Now physicists have no qualms about breaking these laws. We may treat them with great reverence, but in the 1980s it turned out that galaxies were attracting each other far more than they should be, and stars were going round galaxies in orbits that couldn’t be explained by the total amount of matter in the galaxy. What do you do in that circumstance? Well, you make sure that the equations work by adding in extra matter that’s not actually there or observable to make the equations balance—dark matter. So dark matter was invented or hypothesized to balance the equations, as much as you need to make the equations work. With no independent evidence we still haven’t a clue what it is, but the current estimate is there is about five times as much dark matter as regular matter.
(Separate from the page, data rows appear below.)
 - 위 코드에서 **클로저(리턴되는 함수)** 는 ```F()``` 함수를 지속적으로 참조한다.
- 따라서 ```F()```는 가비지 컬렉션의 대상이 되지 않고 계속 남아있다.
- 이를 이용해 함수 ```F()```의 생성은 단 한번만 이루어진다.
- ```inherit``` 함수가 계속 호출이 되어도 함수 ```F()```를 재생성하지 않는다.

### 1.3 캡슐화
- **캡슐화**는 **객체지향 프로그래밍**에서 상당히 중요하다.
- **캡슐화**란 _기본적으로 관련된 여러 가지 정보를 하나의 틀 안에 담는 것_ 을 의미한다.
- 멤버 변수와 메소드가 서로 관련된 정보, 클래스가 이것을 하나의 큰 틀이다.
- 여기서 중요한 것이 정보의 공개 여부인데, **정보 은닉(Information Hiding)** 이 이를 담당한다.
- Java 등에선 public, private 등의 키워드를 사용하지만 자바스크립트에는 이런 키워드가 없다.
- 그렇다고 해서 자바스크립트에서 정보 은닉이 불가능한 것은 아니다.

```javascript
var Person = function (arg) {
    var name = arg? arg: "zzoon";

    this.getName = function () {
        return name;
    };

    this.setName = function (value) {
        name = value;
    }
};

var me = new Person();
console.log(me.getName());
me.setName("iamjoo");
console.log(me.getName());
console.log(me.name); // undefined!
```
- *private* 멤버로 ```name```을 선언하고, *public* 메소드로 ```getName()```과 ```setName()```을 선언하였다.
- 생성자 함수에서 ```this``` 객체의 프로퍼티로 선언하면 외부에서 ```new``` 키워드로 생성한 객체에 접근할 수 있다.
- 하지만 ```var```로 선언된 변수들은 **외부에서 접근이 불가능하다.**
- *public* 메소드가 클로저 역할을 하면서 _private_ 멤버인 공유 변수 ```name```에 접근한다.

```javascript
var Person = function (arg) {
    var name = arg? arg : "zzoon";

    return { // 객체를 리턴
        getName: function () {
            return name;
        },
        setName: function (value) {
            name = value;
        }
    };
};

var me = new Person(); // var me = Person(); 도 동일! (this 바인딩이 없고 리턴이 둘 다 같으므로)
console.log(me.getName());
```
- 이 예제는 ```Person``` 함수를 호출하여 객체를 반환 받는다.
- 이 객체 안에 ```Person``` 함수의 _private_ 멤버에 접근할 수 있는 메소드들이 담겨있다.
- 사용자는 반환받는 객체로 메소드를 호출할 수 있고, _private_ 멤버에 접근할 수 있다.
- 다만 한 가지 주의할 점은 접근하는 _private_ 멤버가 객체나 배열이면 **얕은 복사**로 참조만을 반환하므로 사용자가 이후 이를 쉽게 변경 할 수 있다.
When they added in all this extra matter, it meant the universe had more gravitation and that meant its expansion should be slowed by the inward pull of all this extra matter. People predicted it would slow down, stop and then begin to contract until everything ended in the opposite to the Big Bang, known in the trade as the Big Crunch. But observations in the 1990s showed that the universe wasn’t slowing down, it was speeding up, the distant galaxies were accelerating faster than they should have been and they weren’t slowing down at all.
So how do you explain that? You invent something else, dark energy, which is pushing the universe apart; the further it pushes the more dark energy. The universe is now a perpetual motion machine and the total amount of dark matter and dark energy now makes up more than 96% of reality. Well, does it really exist? What is it? Nobody knows and so physicists have in fact created more than 20 times more matter and energy than anyone knew about in the 1970s, without anyone suggesting that it disobeys these laws.
The Genome Project
The genome project was supposed to tell us everything about the nature of human nature in terms of molecules and it’s been a tremendous disappointment. The first shock was that instead of 100,000 genes we only have about 24,000—sea urchins have about 28,000, fruit flies 17,000, rice plants 38,000. If you measure people’s height with tape measures you can predict their children’s height on the basis of the parents’ height with an accuracy of about 80%. If you do it with 30,000 genomes of different people on a billion-dollar budget you can do so with an accuracy of 5%. The gap between the genetic prediction and the heritability, observed with tape measures, this 75% gap is called the missing heritability problem.
An open-minded funding system could transform the scientific world
What would happen if there was another source of science funding? There are a lot of interesting questions that could be addressed within science that simply are not being addressed because the whole structure makes it impossible to do it, largely due to the bureaucratic nature of government funding agencies and also the short horizons of business investment. If there were an open-minded funding system it could transform the scientific world, transform our view of nature, and make a huge difference on a relatively small budget. Imagine, for example, a privately-funded Foundation for Innovative Sciences and Technologies (FIST). The way science is run now is rather like in the Soviet Union, through a top-down centralised-control system. What we really need is plurality of funding bodies instead of state monopolies. So my question to you is: do you think such a thing is feasible?